Oct 30, 20258 min read

CDC in DynamoDB

At some point in monday.com, we wanted to reliably and quickly store our data somewhere. Moreover, we would like to have a near-real-time stream of data changes (CDC) from this storage to decrease read load. DynamoDB looked like a good choice for it. It is fast enough and features the DynamoDB Streams service, which supports CDC listening.

According to the AWS doc, there are several options for leveraging DynamoDB Streams:

Using AWS Lambda directly with DynamoDB Streams or Kinesis. All the complexity of shard management is hidden, and we’ve just been managing Lambda functions.
KCL 1.x, which stands for Kinesis Client Library. Using low-level DynamoDB API, but using an already existing Java open-sourced library.
The most interesting and hardcore one is building our own solution on top of DynamoDB streams’ low-level API and handling all the complexity by ourselves.

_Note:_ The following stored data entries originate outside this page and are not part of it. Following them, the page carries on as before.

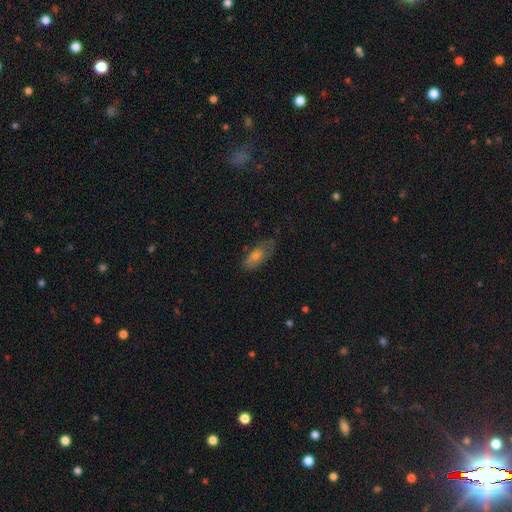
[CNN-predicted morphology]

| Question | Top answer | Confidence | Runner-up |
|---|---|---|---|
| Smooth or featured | smooth | 55% | featured or disk (33%) |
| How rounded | in between | 81% | cigar-shaped (15%) |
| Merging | none | 64% | minor disturbance (25%) |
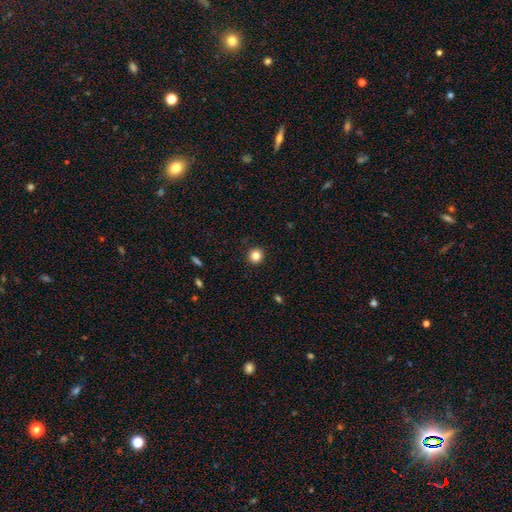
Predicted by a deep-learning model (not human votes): smooth_or_featured: smooth (p=0.84) [alt: star or artifact p=0.11]
how_rounded: round (p=0.92) [alt: in between p=0.07]
merging: none (p=0.92) [alt: minor disturbance p=0.05]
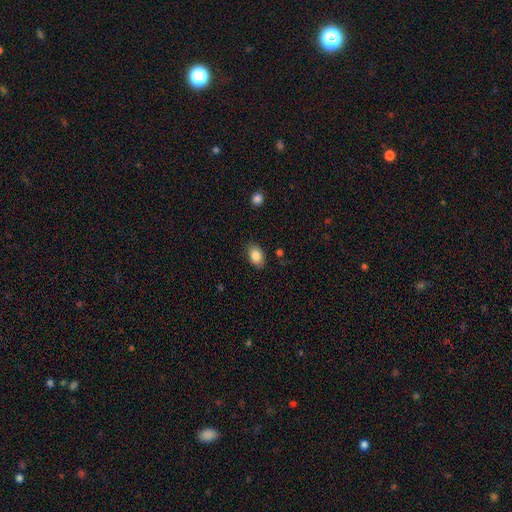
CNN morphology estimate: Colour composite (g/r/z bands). It shows a smooth galaxy with no disk features (86%) that is in between round and cigar-shaped (83%). Merging: none (83%).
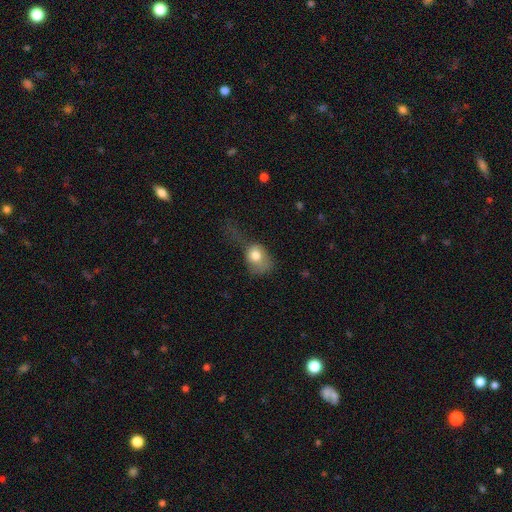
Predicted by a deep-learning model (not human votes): Overall: smooth (76%). How rounded: in between (58%; round 41%). Merging: major disturbance (53%; minor disturbance 26%).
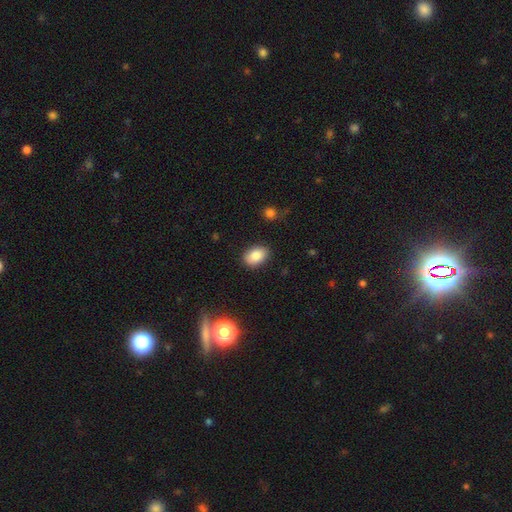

While Lambdas seem to be the most logical decision, there are a few reasons why we resigned (but later changed our minds):

Lambdas poll the partition only 4 times per second, which is not frequent enough to be near real-time
Lambdas are not on the golden path in the company, which would require a lot of additional work from our side to introduce them.

Another option is to use the low-level DynamoDB Streams API. The Java library (KCL 1.x) was used at the beginning as a POC, because it was fast enough to build a first version. Later, we implemented our own logic for listening to changes from the DynamoDB table using Go, as Java is not on the gold path in the company.

Building our own DynamoDB Streams listener

The basic implementation logic was based on the Java libraries: https://github.com/awslabs/amazon-kinesis-client and https://github.com/awslabs/dynamodb-streams-kinesis-adapter. However, before diving into the details of the algorithm used, let’s understand what we need to do.

Understanding DynamoDB Streams: Records and Shards

The DynamoDB Streams service provides a low-level API to receive updates about changes in the DynamoDB table. Low level means that you will require additional development to make it work properly. Let’s dive deeper into what the API actually provides us with.

DynamoDB Streams have two main entities:

Record – a single data modification in the DynamoDB table. It has a sequence number that reflects the order in which it was published to the stream
Shard – a group of DynamoDB Stream records.

As said above, DynamoDB Streams records are spread across Shards. Each shard contains updates for a subset of items in the DynamoDB table. Therefore, records might be imbalanced across shards if items in one shard are updated more frequently than those in another. In that case, the former shard might have many more records to fetch.

Shards have a hierarchical structure, and each shard might have one parent and one or two children. This makes sense because shards don’t live forever, but up to 24 hours.
For proper ordering, you must read records from the parent shards first, and then start reading the children. At some point, each shard will be closed, meaning it will no longer receive new records, but it will still be available for reading. To proceed with reading data, you must start reading records from the child (or children, if there are multiple children) shard. Children’s shards will continue to receive records of updates of the same items in the table.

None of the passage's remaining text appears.